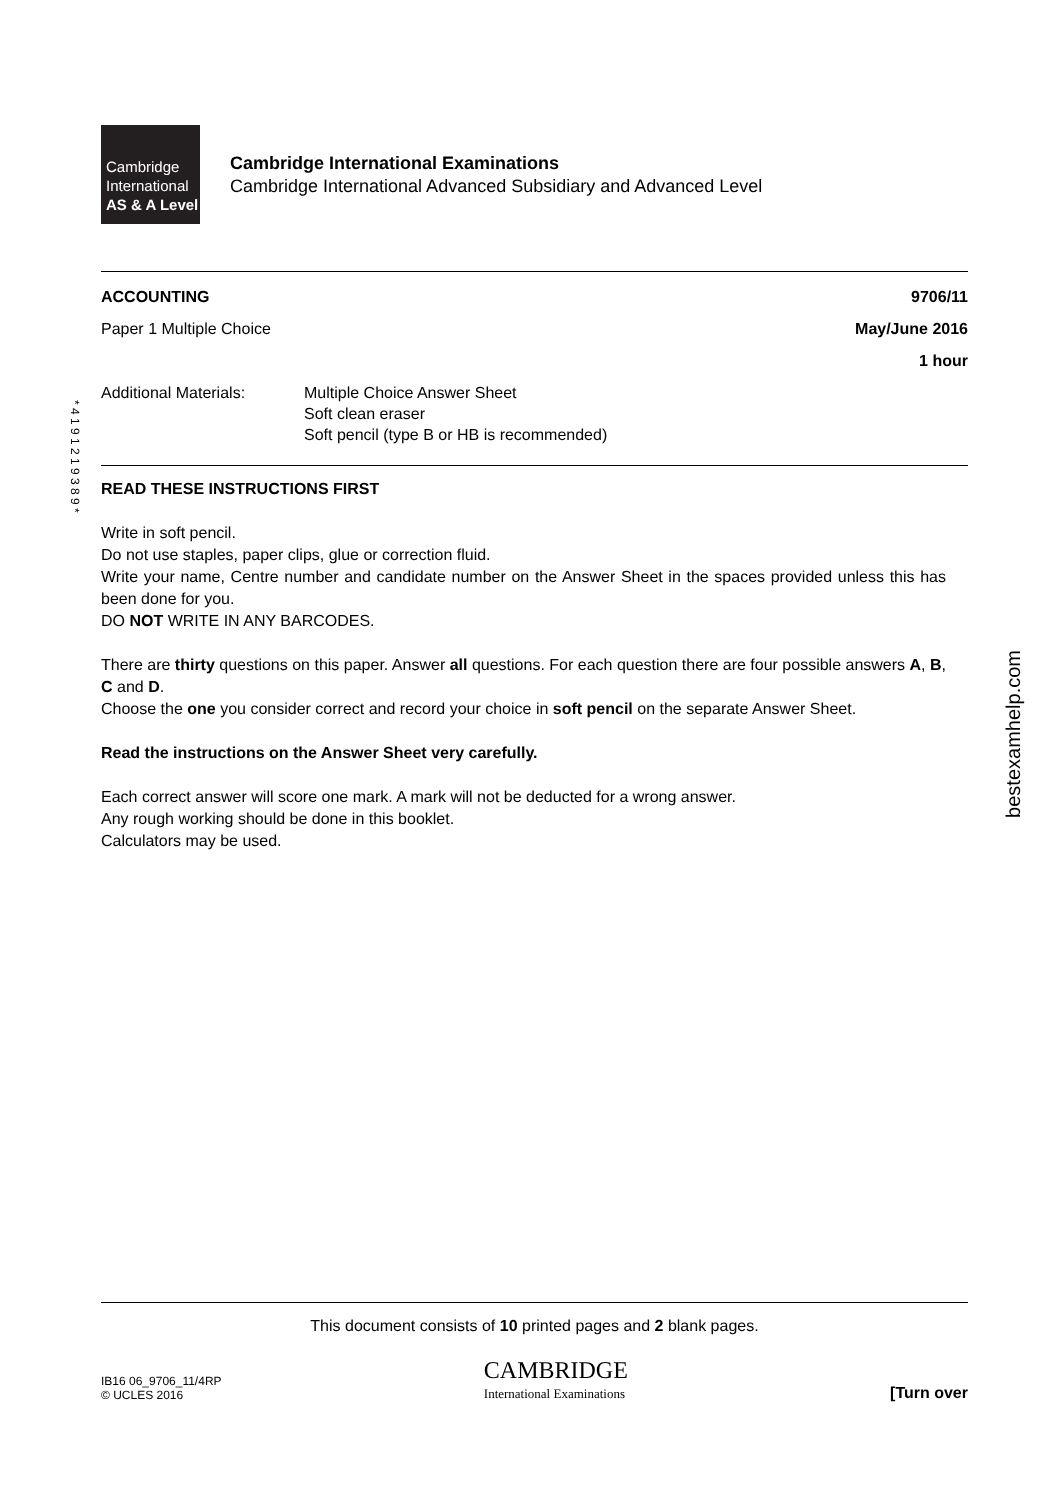* 4 1 9 1 2 1 9 3 8 9 *
bestexamhelp.com
Cambridge
International
AS & A Level
Cambridge International Examinations
Cambridge International Advanced Subsidiary and Advanced Level
ACCOUNTING 9706/11
Paper 1 Multiple Choice May/June 2016
1 hour
Additional Materials: Multiple Choice Answer Sheet
Soft clean eraser
Soft pencil (type B or HB is recommended)
READ THESE INSTRUCTIONS FIRST
Write in soft pencil.
Do not use staples, paper clips, glue or correction fluid.
Write your name, Centre number and candidate number on the Answer Sheet in the spaces provided unless this has been done for you.
DO NOT WRITE IN ANY BARCODES.
There are thirty questions on this paper. Answer all questions. For each question there are four possible answers A, B, C and D.
Choose the one you consider correct and record your choice in soft pencil on the separate Answer Sheet.
Read the instructions on the Answer Sheet very carefully.
Each correct answer will score one mark. A mark will not be deducted for a wrong answer.
Any rough working should be done in this booklet.
Calculators may be used.
This document consists of 10 printed pages and 2 blank pages.
IB16 06_9706_11/4RP
© UCLES 2016 CAMBRIDGE
International Examinations [Turn over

::::

Work item >> Looking at the records above, return exactly the lines from the line with "AS & A Level" to the line with "Do not use staples, paper", both ends included.

Answer area >>
AS & A Level
Cambridge International Examinations
Cambridge International Advanced Subsidiary and Advanced Level
ACCOUNTING 9706/11
Paper 1 Multiple Choice May/June 2016
1 hour
Additional Materials: Multiple Choice Answer Sheet
Soft clean eraser
Soft pencil (type B or HB is recommended)
READ THESE INSTRUCTIONS FIRST
Write in soft pencil.
Do not use staples, paper clips, glue or correction fluid.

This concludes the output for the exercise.